[Opening ENTRIES SUPPLIED section]

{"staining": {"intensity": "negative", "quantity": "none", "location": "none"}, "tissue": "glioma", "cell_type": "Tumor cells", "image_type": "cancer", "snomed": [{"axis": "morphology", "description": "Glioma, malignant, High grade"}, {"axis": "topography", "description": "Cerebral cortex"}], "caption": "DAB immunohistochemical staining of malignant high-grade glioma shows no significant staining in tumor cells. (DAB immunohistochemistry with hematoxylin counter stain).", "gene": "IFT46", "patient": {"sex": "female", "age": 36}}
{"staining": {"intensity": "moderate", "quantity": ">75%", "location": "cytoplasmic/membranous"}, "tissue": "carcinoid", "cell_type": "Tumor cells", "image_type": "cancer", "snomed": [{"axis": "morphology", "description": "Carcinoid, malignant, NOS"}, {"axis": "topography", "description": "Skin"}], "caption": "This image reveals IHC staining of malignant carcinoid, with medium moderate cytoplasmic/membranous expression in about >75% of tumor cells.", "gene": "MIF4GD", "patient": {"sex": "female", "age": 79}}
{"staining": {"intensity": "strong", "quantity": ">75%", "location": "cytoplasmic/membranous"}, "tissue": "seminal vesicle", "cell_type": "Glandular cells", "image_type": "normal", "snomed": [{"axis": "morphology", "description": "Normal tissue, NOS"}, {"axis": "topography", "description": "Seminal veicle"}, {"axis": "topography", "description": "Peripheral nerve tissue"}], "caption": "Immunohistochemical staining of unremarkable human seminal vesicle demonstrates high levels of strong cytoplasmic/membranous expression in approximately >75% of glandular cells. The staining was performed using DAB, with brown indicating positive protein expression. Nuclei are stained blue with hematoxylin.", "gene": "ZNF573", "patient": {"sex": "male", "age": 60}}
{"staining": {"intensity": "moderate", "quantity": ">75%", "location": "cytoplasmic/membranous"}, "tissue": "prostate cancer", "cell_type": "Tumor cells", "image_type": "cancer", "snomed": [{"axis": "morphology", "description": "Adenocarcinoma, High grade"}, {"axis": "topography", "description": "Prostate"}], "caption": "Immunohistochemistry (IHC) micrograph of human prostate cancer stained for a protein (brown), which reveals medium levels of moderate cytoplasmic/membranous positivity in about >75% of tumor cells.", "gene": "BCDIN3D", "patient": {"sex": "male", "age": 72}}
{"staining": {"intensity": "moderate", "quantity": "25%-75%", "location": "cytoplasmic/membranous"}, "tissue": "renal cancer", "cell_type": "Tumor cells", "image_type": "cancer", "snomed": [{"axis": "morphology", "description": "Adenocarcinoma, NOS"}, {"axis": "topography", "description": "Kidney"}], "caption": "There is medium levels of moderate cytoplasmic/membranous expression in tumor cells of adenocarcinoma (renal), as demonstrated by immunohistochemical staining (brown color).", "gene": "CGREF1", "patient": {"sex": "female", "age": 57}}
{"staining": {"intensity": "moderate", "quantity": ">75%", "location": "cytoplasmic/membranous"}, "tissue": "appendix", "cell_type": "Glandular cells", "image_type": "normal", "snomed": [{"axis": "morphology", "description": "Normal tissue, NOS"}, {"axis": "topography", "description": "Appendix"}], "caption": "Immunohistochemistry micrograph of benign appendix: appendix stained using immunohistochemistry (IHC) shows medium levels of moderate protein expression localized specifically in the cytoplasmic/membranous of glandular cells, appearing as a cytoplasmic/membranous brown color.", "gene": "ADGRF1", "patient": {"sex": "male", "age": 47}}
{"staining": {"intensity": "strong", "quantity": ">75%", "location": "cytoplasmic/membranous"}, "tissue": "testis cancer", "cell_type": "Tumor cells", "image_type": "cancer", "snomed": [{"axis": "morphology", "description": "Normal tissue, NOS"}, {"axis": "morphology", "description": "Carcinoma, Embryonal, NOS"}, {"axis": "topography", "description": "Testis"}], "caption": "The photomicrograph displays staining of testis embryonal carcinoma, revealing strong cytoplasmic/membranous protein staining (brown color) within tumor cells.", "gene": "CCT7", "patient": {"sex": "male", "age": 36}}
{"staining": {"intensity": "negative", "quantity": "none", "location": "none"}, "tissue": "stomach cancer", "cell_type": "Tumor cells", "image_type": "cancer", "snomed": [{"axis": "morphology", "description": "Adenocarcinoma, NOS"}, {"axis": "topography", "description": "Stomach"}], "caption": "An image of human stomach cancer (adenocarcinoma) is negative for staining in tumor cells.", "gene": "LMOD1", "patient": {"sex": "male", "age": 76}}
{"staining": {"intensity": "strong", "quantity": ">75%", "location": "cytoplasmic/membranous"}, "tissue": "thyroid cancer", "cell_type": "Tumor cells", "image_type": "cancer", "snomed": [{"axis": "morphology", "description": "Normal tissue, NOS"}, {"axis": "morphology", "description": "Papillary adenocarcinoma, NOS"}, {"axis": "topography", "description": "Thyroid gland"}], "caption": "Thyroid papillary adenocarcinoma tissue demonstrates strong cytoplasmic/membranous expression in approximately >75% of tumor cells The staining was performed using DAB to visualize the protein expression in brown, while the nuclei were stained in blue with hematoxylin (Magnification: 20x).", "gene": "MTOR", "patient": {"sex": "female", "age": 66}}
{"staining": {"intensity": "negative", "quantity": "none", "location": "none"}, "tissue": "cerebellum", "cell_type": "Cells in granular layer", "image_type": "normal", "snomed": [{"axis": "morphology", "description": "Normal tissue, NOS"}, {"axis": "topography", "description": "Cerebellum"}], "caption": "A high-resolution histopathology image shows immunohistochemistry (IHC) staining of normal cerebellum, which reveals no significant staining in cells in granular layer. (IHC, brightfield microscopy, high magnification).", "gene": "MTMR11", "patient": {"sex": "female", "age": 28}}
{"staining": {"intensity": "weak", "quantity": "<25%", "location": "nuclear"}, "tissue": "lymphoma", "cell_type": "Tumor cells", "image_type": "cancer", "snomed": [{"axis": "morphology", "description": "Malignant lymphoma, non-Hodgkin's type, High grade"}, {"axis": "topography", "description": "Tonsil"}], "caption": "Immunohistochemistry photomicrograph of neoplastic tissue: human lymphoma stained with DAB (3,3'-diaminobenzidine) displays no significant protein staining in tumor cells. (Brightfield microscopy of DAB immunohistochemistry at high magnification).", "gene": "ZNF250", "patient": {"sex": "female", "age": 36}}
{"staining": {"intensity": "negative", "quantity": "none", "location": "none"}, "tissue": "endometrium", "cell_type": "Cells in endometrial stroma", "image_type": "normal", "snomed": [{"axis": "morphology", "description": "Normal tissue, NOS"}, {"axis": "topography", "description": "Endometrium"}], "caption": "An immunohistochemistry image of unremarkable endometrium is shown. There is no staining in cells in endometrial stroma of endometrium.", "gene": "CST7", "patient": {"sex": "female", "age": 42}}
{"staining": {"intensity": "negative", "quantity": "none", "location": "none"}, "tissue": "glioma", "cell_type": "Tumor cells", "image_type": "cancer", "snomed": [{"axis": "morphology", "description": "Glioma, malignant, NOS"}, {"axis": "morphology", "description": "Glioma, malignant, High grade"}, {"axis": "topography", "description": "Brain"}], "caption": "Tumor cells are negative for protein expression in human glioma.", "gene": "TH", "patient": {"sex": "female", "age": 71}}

[Closing ENTRIES SUPPLIED section]

> _DESCRIPTION OF THE TASK_:
Check every line of the material for the string "Glioma" and give the number of lines that have it, without anything else.

> _ANSWER TO THE PROBLEM_:
2